** What to produce **
Please give the lines below again exactly as they stand, from the one that contains "Figure 10. Bounds" up to and including the one that contains "Figure 16. Global-population-weighted", leaving all pictures out.

** Given information **
----

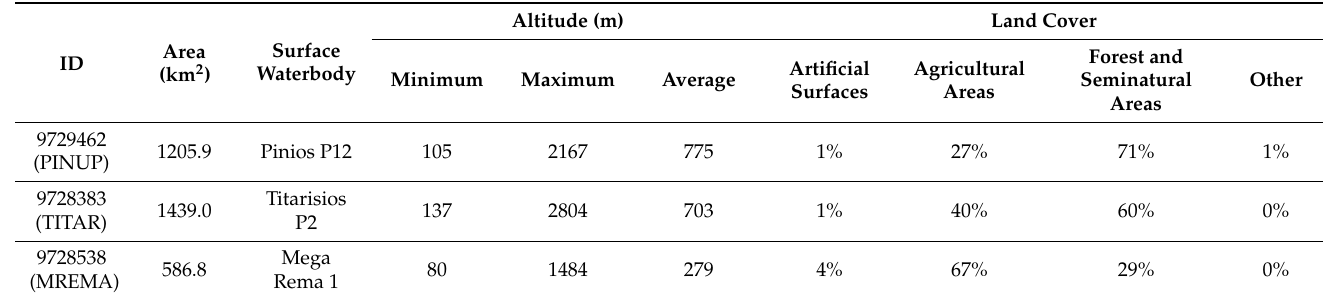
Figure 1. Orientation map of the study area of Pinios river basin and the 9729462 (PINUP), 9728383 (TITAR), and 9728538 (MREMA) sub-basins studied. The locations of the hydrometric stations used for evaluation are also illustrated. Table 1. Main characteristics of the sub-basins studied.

----

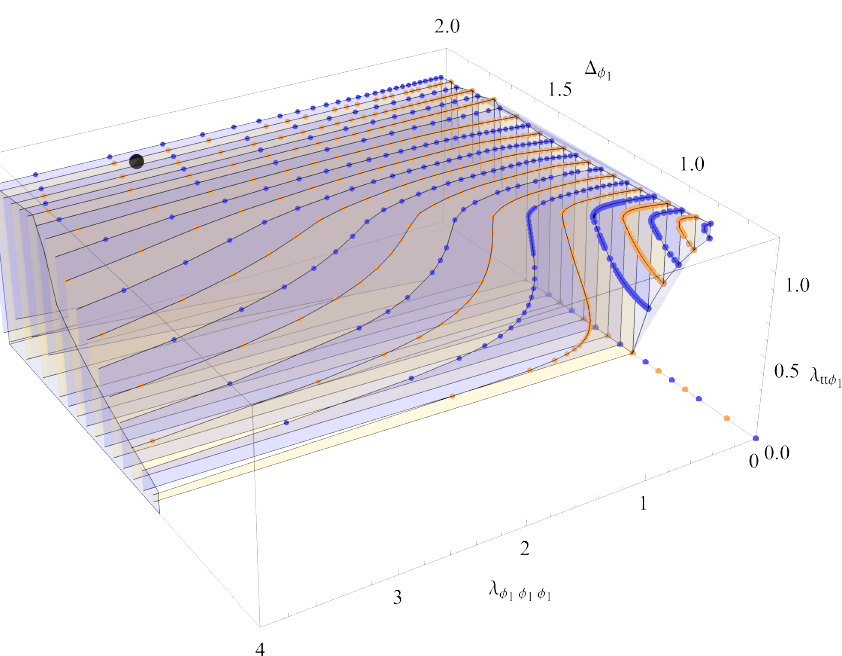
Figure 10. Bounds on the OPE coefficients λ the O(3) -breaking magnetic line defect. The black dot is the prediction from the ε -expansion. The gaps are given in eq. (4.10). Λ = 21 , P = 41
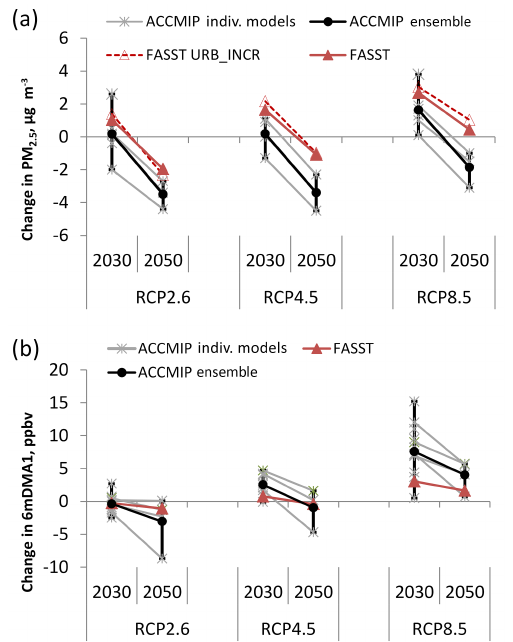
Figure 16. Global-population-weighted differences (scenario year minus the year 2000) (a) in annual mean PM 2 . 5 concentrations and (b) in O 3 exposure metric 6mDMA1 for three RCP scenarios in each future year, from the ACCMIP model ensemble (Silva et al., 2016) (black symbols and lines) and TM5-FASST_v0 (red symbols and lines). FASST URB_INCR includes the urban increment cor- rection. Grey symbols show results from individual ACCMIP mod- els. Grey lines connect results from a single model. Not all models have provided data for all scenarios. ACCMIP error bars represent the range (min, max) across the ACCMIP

----

** Task output **
Figure 10. Bounds on the OPE coefficients λ the O(3) -breaking magnetic line defect. The black dot is the prediction from the ε -expansion. The gaps are given in eq. (4.10). Λ = 21 , P = 41
Figure 16. Global-population-weighted differences (scenario year minus the year 2000) (a) in annual mean PM 2 . 5 concentrations and (b) in O 3 exposure metric 6mDMA1 for three RCP scenarios in each future year, from the ACCMIP model ensemble (Silva et al., 2016) (black symbols and lines) and TM5-FASST_v0 (red symbols and lines). FASST URB_INCR includes the urban increment cor- rection. Grey symbols show results from individual ACCMIP mod- els. Grey lines connect results from a single model. Not all models have provided data for all scenarios. ACCMIP error bars represent the range (min, max) across the ACCMIP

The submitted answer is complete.